Generates and installs feature‑rich MCP server configurations for Claude Desktop and Cursor IDE, enabling Brave search, file system, Git, GitHub, shell, Puppeteer, Fetch, Claude CLI, AWS docs, Supabase, and Obsidian integration.

Capabilities

Resources
Access data sources
Tools
Execute functions
Prompts
Pre-built templates
Sampling
AI model interactions

Overview

The Drapon Claude MCP Server is a specialized tool that bridges the gap between AI assistants—such as Claude—and the rich ecosystem of developer tools and data sources. By exposing a set of MCP (Model Context Protocol) servers, it lets Claude directly invoke external services like web search, file system operations, Git workflows, and cloud SDKs without leaving the conversational interface.
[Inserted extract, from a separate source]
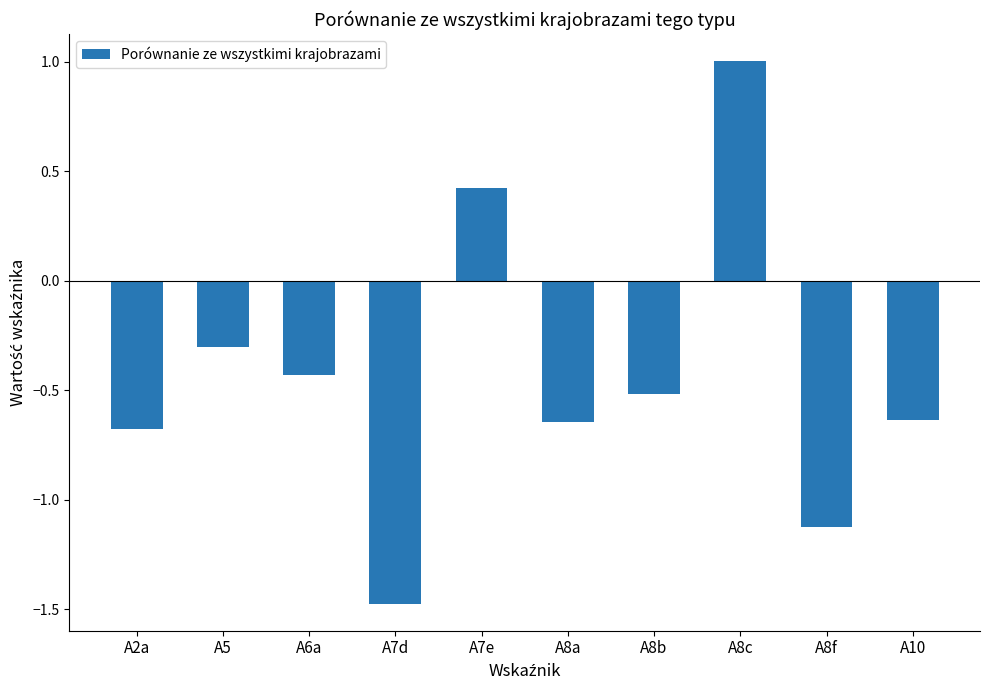

What is the difference between the maximum and minimum values?

2.5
This eliminates the need for manual scripting or context switching, enabling developers to keep their focus on high‑level problem solving while the AI handles routine integration tasks.
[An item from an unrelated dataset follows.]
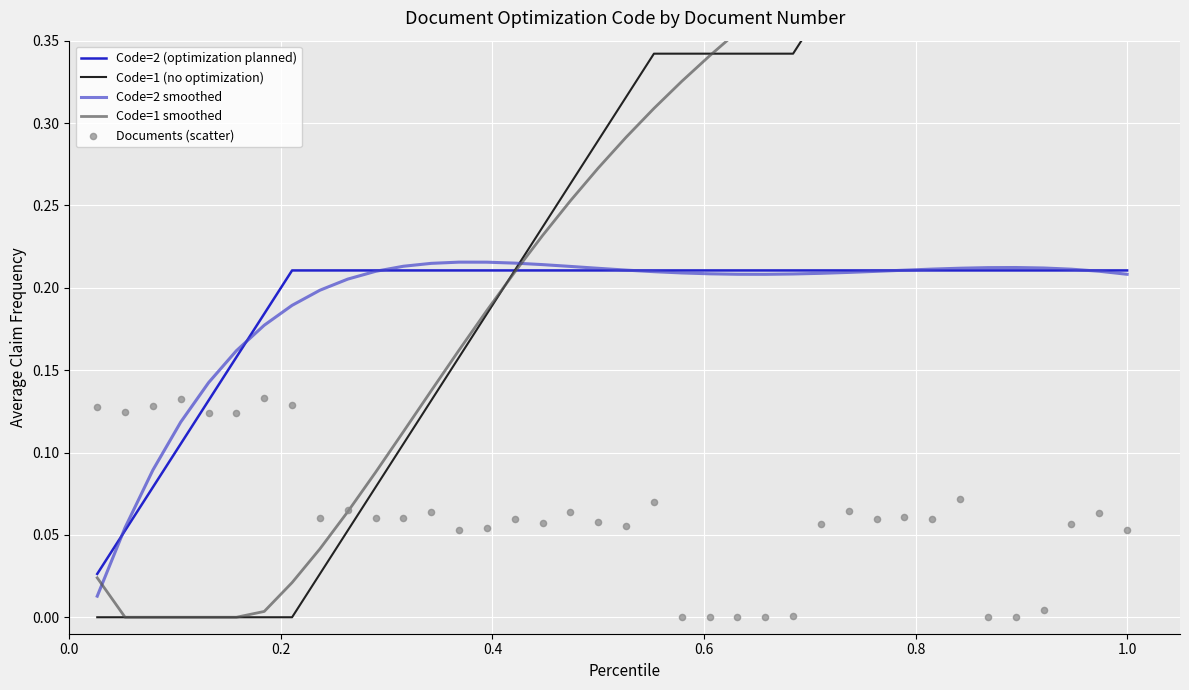

Which series has the largest total across all categories?

Code=1 smoothed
At its core, the server generates configuration files for both the Claude Desktop application and Cursor IDE. Using a simple Makefile workflow, it pulls values from a file (API keys, executable paths, vault locations) and merges them with template JSON files. The resulting configuration is automatically copied into the appropriate settings directory, ensuring that every supported tool—Brave search, GitHub API, Supabase client, Obsidian vault operations, and more—is available as a first‑class MCP capability. This automation removes repetitive manual setup and guarantees that the same environment is reproducible across machines.

Key features include:

  • Web search & scraping via Brave and Puppeteer, allowing the assistant to fetch up‑to‑date information or crawl pages on demand.
  • File system and Git integration, giving the AI read/write access to local projects, commit changes, or pull from remote repositories.
  • Cloud and database connectivity with AWS Documentation, Supabase, and Figma APIs, enabling dynamic data retrieval or configuration updates.
  • Command execution through a shell tool, providing the ability to run scripts, build commands, or system utilities directly from chat.
  • Obsidian note management, letting Claude create, update, or search notes within a personal knowledge base.
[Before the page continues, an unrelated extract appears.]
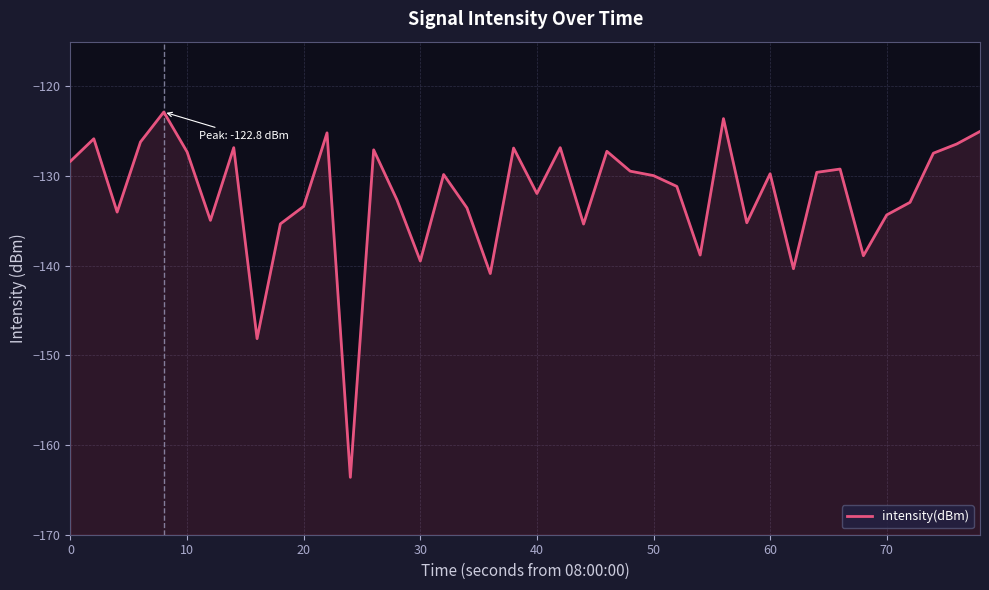

The value at 50 is -178.0. True or false?

False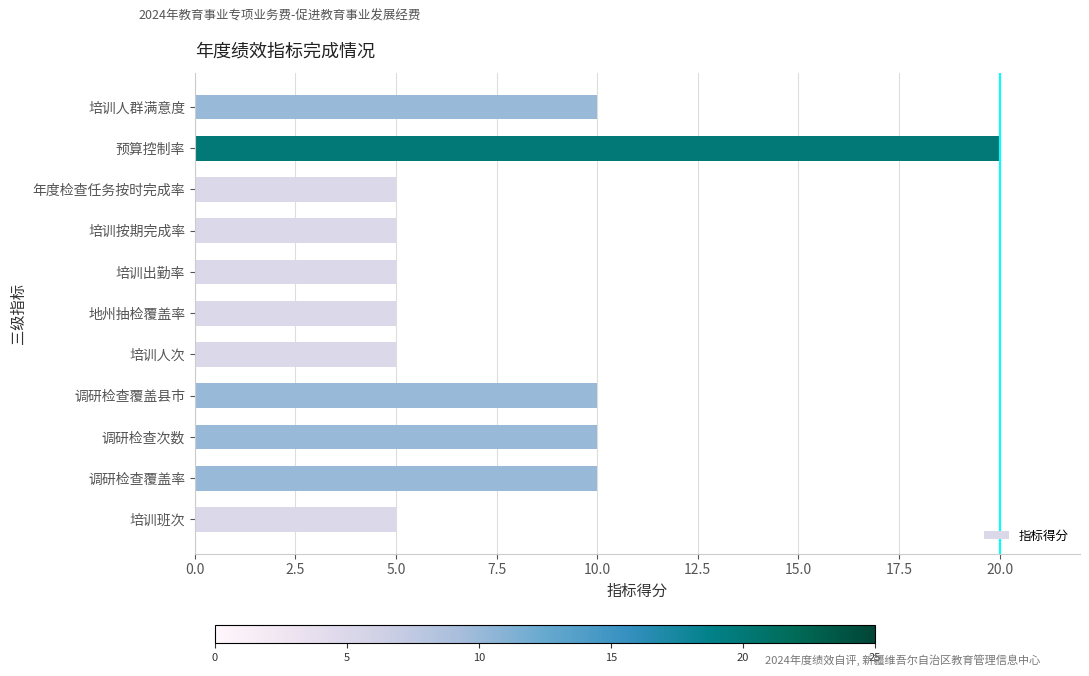

What is the ratio of the value at 调研检查覆盖率 to the value at 培训班次?

2.0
These capabilities are especially valuable for developers who rely on AI assistants to prototype, debug, or document code. In a typical workflow, a developer might ask Claude to “create a new feature branch, add the necessary files, and push to GitHub,” and the assistant would orchestrate all underlying actions through MCP calls. Similarly, a data‑driven developer could request “fetch the latest sales metrics from Supabase and generate a chart,” with the server handling authentication, query execution, and result formatting automatically.

The Drapon Claude MCP Server stands out by providing a unified, declarative configuration approach that works seamlessly with both desktop and IDE environments. Its interactive command lets teams enable only the servers they need, reducing attack surface and simplifying onboarding. For any developer looking to embed powerful external tooling into AI‑driven workflows, this server offers a robust, low‑friction solution that keeps the focus on creative problem solving rather than infrastructure plumbing.